(DATA PROVIDED)
____________________

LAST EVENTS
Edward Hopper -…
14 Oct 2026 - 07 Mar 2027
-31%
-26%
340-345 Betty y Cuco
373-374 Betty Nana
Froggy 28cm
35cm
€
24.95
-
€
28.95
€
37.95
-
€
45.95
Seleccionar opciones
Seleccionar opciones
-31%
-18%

____________________

(YOUR ASSIGNMENT) Looking at the data above, show all lines where the word "Betty" occurs.

(EXERCISE ANSWER)
340-345 Betty y Cuco
373-374 Betty Nana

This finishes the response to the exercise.